PROBLEM 1:
Extract everything in the MPM Pit story from "Yet by this" down to "in his household.", copying it word for word.
PROBLEM 2:
Continue the MPM Pit story from the point where its text stops.

MPM Pit Story
I had finally returned to the family that loved me. And it felt good to be back home again.
However, there was one thing that was left unfinished. I had met someone special in that neighborhood, where he used to live. A girl who would catch me at play. It was always a delightful surprise.
I lit up every time she appeared. She did too, at least in my eyes.
Our first meeting happened while I was practicing my monkey-like skills on the “jungle gym”, a name some have used to describe the “ladder bars” at the school playground.
Seemingly from nowhere, she appeared with her little sister in tow. She was the most beautiful girl he had ever seen.
She and I and her little sister, enjoyed each other’s company as we climbed on the outdoor playground equipment together. After an amazing time together, in my opinion, she left for home with her sister.
As I continued to refine my monkey like skills, her sisters and brother stopped by to meet me. They told me that their sister had sent them out to get their opinion.
I was flattered. There was obviously interest. And her siblings said they would be giving me a good report. So from then on, she would stop by, always when I least expected, and surprise me with her presence, to invite me to play or to ask me for help with something, and then offer a kiss as reward.
Yet by this time, Danny had already been immersed in a family where he learned low self esteem and unworthiness to the point his vision had already faded into nearsightedness.
So despite the fact, that a beautiful girl stopped by repeatedly, called to him whenever he passed her house, Danny was too afraid to knock on her door.
Afraid not so much because of her, she was wonderful in every way.
but because he felt ill prepared to approach her parents to visit her at her home. He wanted to get to know her without intruding.
He wasn’t prepared to explain feelings. That was something generally frowned upon in those days, in his household.
Danny was taught by the religious sources given him, that it was a sin to associate with those of that denomination. He didn’t want to go to hell fire. And pursuing her would be that sin, he understood.
Instead Danny relied on her occasional surprise appearances, which was always a delight for him. During summer and weekends Danny went out of his way to pass her house. Quite often she was outside on her lawn, when he went by on his bicycle.

PROVIDED MATERIAL:

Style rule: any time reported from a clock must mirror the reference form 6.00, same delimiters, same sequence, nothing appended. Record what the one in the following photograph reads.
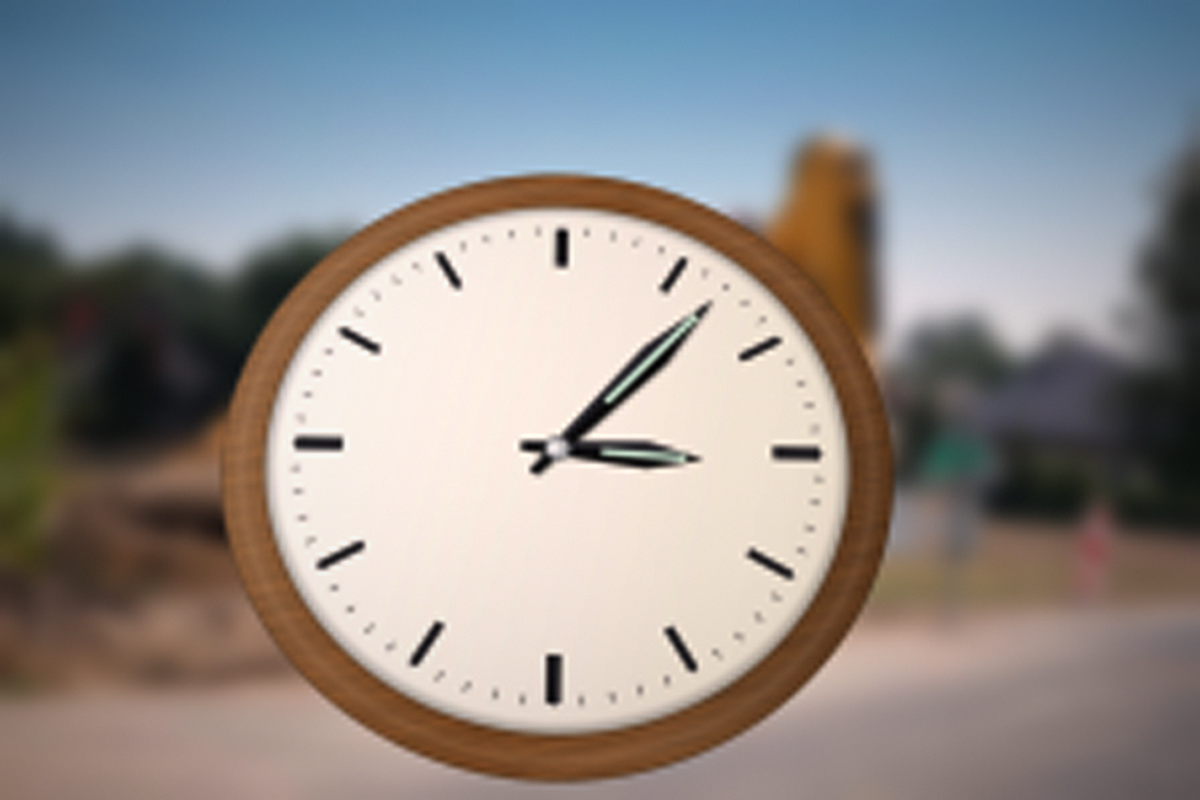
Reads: 3.07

RESPONSE 1:
Yet by this time, Danny had already been immersed in a family where he learned low self esteem and unworthiness to the point his vision had already faded into nearsightedness.
So despite the fact, that a beautiful girl stopped by repeatedly, called to him whenever he passed her house, Danny was too afraid to knock on her door.
Afraid not so much because of her, she was wonderful in every way.
but because he felt ill prepared to approach her parents to visit her at her home. He wanted to get to know her without intruding.
He wasn’t prepared to explain feelings. That was something generally frowned upon in those days, in his household.

RESPONSE 2:
He was always hoping that she would notice and call out to him. She always did. “Dan” was the name she called out. It was the name he used at the time.
Of course, Danny would wave and return the greeting. That’s why he was riding by her house in the first place.
Her power to empower seemed to go beyond Dan’s normal mode of operation. She appeared as a light to Danny, even in his time.
Yet Dan found it hard to believe she would be interested him at all. He had little to offer, except the song he promised to write her one day, once he learned how to play guitar and how to write a song.
Dan had already learned about unworthiness, about feeling lesser-than, about feeling guilty about positive emotions. Between the awkwardness of a boy smitten by a girl beautiful in every way, and the threat of hell-fire by the supposed will of deity, Danny was confused.
Religions told him that he should not associate with those who practiced other forms of Christian worship. Not to mention the awkwardness of a boy smitten by girl, beautiful in every way.
So with twists of logic and emotion, religion and guilt, and misplace loyalty, Dan found a way to reject that girl, so he wouldn’t have to deal with the conflict of emotions and teachings, so he couldn’t go back.
Dan regretted that moment, the very moment he rejected her. She had done nothing, except to be wonderful to him. And he couldn’t understand that. He couldn’t believe it. So he destroyed it.
Dan didn’t know how to explain his behavior. After that ill conceived moment. Dan felt even less worthy and even more unworthy of her forgiveness.
He wanted to apologize, explain and confess to her. He wanted to be sure that his malady, ingrained in him, had not passed onto her, through his misguided act. He wanted to know she was alright.
Yet he did not know how to proceed. His social grace was underdeveloped, his mistake seemed irredeemable, and he understood punishment more than forgiveness. He was not ready to confess.
When the dice rolled, Dan’s life rolled away from that neighborhood, through the mill of the juvenile system. Danny emerged at Grandma’s home to complete the remainder of his childhood. It was that boy’s wish come true. And healing had begun.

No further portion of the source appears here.